What structure in the occipital lobe is involved in vision?

From the Guidelines

The primary structure in the occipital lobe involved in vision is the secondary visual cortex, specifically area V2, which plays a distinct role in early visual processing, including detecting orientation, contours/edges, and colors of objects. This is based on recent meta-analytic evidence from 2021, which found heightened occipital activity in autistic individuals compared to non-autistic control groups, localized to area V2 or the secondary visual cortex (BA18) 1. The V2 receives feedforward sensory input from the V1 (i.e., the primary visual cortex) and feeds back predictions and inferences to V1 in a well-defined, hierarchical manner.

Some key points to consider when evaluating the role of the occipital lobe in vision include:

• The extrastriate V2 plays a critical role in early visual processing, with reference to detecting orientation, contours/edges, and colors of objects 1
• The V2 receives feedforward sensory input from the V1 and feeds back predictions and inferences to V1 in a hierarchical manner 1
• Damage to the occipital lobe, particularly to V1, can result in various visual field defects or even cortical blindness, despite having normally functioning eyes
• The occipital lobe contains multiple secondary visual processing areas (V2-V5) that handle increasingly complex aspects of visual perception

In terms of the specific structure involved in vision, area V2 is a critical component of the visual processing pathway, and its dysfunction has been implicated in various visual processing deficits, including those observed in autistic individuals 1. Overall, the evidence suggests that the secondary visual cortex, specifically area V2, plays a key role in vision, and its function is critical for normal visual processing.

From the Research

Structure Involved in Vision

The structure in the occipital lobe involved in vision is the striate cortex, also known as area V1 of the visual cortex.

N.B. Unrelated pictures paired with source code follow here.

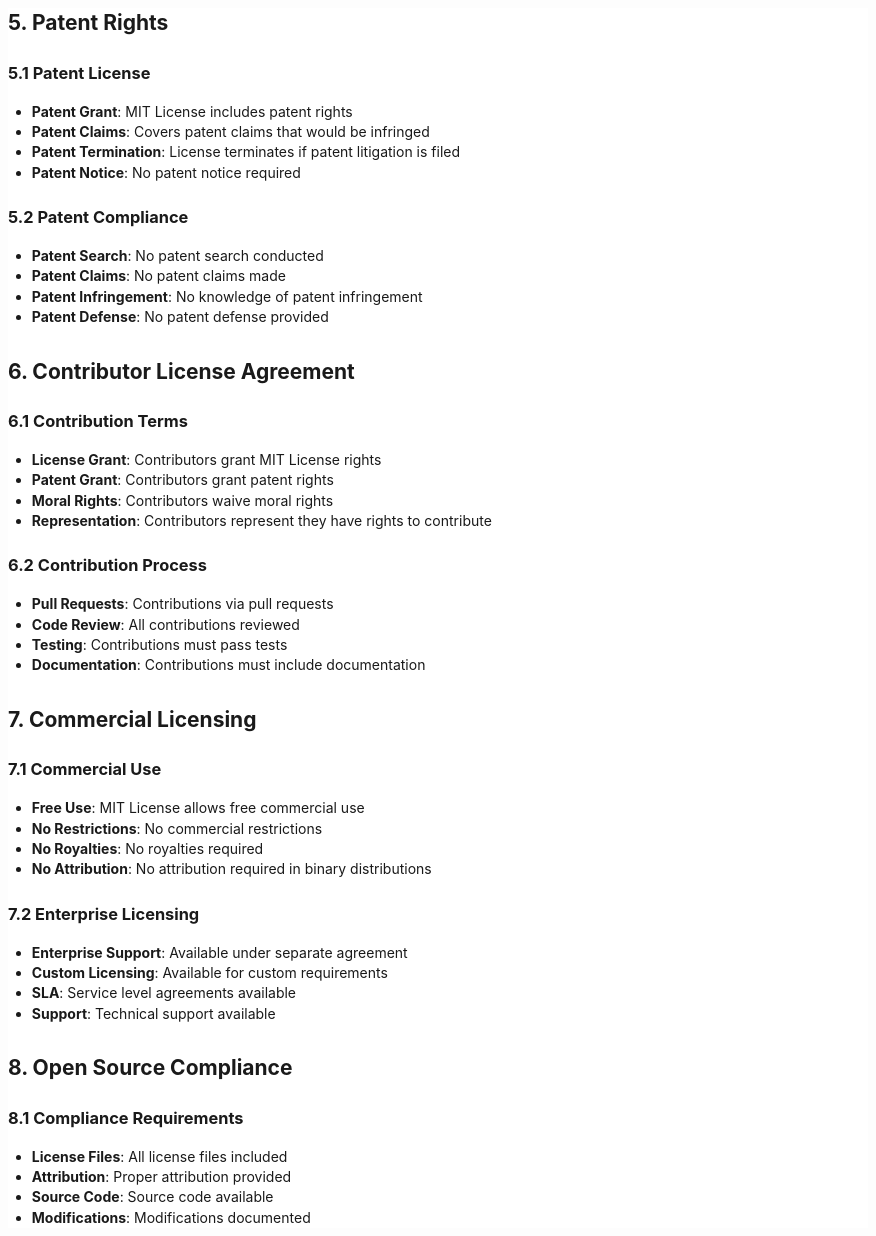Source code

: ## 5. Patent Rights

### 5.1 Patent License
- **Patent Grant**: MIT License includes patent rights
- **Patent Claims**: Covers patent claims that would be infringed
- **Patent Termination**: License terminates if patent litigation is filed
- **Patent Notice**: No patent notice required

### 5.2 Patent Compliance
- **Patent Search**: No patent search conducted
- **Patent Claims**: No patent claims made
- **Patent Infringement**: No knowledge of patent infringement
- **Patent Defense**: No patent defense provided

## 6. Contributor License Agreement

### 6.1 Contribution Terms
- **License Grant**: Contributors grant MIT License rights
- **Patent Grant**: Contributors grant patent rights
- **Moral Rights**: Contributors waive moral rights
- **Representation**: Contributors represent they have rights to contribute

### 6.2 Contribution Process
- **Pull Requests**: Contributions via pull requests
- **Code Review**: All contributions reviewed
- **Testing**: Contributions must pass tests
- **Documentation**: Contributions must include documentation

## 7. Commercial Licensing

### 7.1 Commercial Use
- **Free Use**: MIT License allows free commercial use
- **No Restrictions**: No commercial restrictions
- **No Royalties**: No royalties required
- **No Attribution**: No attribution required in binary distributions

### 7.2 Enterprise Licensing
- **Enterprise Support**: Available under separate agreement
- **Custom Licensing**: Available for custom requirements
- **SLA**: Service level agreements available
- **Support**: Technical support available

## 8. Open Source Compliance

### 8.1 Compliance Requirements
- **License Files**: All license files included
- **Attribution**: Proper attribution provided
- **Source Code**: Source code available
- **Modifications**: Modifications documented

• This area is responsible for processing basic aspects of visual information, such as line orientation and movement 2.
• Damage to the striate cortex can result in homonymous hemifield defects, where a person loses vision in one half of their visual field 2.
• The striate cortex is not the sole recipient of visual signals and is not essential for conscious vision 2.

Alternative Pathways

In cases where the striate cortex is damaged, alternative pathways can mediate residual visual responses.

• The Middle Temporal area (MT) of the extrastriate visual cortex is involved in visually-guided behaviors and can contribute to preserved visual perception in individuals with early-life injury to V1 3.
• The inferior pulvinar (PI) and its connection to MT can also play a role in affording preserved visual capacity following an early-life lesion of V1 3.
• Other studies have found that dorsal extrastriate areas can represent the visual field around the lower vertical meridian in individuals with damage to primary visual cortex 4.

Representation of the Visual Field

The representation of the visual field in the occipital lobe is complex and can be affected by damage to the primary visual cortex.

• The foveal region is unilaterally represented in the primary human visual cortex, with a major portion of the striate cortex dedicated to the central 10 degrees of vision 5.
• The horizontal meridian of the visual field is represented deep within the calcarine banks at the fissure base 5.
• Spared calcarine cortex and lateral occipital cortex can contribute to residual visual responses in individuals with cortical lesions 6.